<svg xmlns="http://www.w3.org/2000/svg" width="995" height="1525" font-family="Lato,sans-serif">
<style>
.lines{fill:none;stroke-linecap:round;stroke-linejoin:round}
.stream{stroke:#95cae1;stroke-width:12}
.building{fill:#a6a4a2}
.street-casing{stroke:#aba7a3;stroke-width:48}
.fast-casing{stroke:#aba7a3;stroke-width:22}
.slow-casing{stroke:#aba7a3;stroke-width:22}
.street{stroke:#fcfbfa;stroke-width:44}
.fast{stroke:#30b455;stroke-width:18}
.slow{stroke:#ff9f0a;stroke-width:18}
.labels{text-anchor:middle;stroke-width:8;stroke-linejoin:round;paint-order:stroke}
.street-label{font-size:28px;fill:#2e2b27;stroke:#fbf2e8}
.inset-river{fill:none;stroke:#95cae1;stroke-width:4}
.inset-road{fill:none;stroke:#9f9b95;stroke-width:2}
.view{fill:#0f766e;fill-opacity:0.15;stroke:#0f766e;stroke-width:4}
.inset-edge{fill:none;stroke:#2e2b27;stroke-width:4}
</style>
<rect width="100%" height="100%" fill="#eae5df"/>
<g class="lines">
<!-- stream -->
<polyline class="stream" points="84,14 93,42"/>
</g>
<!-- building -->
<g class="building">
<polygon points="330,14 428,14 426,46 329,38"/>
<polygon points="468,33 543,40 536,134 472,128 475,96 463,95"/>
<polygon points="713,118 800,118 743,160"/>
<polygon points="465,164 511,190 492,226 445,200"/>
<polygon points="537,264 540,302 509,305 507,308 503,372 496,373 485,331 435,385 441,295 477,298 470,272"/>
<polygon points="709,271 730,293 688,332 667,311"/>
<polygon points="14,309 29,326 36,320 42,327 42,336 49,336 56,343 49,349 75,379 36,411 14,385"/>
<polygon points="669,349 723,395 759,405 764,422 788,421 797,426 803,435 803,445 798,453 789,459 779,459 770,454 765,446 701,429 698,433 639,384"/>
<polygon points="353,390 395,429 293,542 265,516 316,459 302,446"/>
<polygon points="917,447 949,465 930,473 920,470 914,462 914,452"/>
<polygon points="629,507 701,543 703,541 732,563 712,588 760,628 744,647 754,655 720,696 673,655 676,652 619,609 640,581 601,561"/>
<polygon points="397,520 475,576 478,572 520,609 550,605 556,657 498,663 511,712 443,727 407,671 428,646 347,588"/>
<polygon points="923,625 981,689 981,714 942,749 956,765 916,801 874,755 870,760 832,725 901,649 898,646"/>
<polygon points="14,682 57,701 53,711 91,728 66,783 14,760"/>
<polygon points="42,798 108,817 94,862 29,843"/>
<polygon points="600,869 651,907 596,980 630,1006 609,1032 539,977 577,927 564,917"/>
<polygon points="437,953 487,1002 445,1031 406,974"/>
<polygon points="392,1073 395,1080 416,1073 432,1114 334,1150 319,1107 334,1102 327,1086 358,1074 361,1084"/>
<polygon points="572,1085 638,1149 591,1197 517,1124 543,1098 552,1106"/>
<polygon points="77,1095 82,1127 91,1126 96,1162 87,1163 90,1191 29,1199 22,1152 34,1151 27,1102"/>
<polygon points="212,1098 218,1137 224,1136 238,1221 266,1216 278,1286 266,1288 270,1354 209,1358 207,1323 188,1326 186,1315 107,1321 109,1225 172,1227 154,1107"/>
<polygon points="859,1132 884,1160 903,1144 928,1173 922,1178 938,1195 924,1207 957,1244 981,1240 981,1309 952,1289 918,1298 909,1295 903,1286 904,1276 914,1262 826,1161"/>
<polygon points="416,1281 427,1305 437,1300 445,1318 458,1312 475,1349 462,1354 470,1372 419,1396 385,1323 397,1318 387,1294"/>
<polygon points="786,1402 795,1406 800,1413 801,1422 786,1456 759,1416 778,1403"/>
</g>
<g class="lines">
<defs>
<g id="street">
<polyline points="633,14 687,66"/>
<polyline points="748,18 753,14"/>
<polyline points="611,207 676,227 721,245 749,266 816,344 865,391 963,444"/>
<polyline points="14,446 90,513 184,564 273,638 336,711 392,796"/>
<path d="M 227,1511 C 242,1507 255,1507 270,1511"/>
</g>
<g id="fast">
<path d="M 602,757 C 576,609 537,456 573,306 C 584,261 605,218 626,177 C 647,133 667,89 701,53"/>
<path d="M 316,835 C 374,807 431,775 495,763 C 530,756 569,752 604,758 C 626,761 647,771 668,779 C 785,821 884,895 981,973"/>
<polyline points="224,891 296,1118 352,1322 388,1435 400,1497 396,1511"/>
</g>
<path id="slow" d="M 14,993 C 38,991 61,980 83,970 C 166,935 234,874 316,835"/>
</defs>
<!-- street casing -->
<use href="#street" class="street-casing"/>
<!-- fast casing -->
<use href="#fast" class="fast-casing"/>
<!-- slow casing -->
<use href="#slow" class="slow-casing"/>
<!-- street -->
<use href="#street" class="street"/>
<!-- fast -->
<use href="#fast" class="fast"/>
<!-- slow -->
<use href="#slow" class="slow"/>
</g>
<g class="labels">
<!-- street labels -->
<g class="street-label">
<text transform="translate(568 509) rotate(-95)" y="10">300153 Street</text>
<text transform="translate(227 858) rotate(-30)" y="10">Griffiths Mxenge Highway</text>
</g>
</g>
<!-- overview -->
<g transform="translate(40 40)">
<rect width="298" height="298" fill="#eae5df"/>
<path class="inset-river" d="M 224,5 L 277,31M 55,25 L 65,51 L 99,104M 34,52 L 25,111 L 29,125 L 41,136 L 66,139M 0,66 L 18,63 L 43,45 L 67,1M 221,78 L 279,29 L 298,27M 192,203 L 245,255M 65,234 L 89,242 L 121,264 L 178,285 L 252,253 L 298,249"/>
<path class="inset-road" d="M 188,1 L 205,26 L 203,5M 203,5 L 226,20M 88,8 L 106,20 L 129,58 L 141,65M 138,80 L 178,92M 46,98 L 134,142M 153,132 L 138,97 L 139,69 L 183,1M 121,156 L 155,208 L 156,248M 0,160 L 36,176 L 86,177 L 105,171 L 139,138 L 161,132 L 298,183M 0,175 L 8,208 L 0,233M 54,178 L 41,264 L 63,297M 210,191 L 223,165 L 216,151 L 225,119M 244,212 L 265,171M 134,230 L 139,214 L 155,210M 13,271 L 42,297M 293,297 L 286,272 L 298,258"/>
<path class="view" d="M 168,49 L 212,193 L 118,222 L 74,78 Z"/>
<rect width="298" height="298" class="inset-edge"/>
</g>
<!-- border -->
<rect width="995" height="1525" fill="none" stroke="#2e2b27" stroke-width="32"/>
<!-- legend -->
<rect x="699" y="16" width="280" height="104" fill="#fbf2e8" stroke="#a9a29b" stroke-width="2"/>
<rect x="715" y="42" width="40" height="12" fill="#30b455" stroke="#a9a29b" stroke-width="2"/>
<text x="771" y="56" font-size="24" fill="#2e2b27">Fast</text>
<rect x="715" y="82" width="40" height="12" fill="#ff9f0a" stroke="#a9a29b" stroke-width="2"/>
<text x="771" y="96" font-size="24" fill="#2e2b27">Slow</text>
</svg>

## Task to complete
Note how many lines in the material contain the string "height", and give that number alone.

## Task answer
8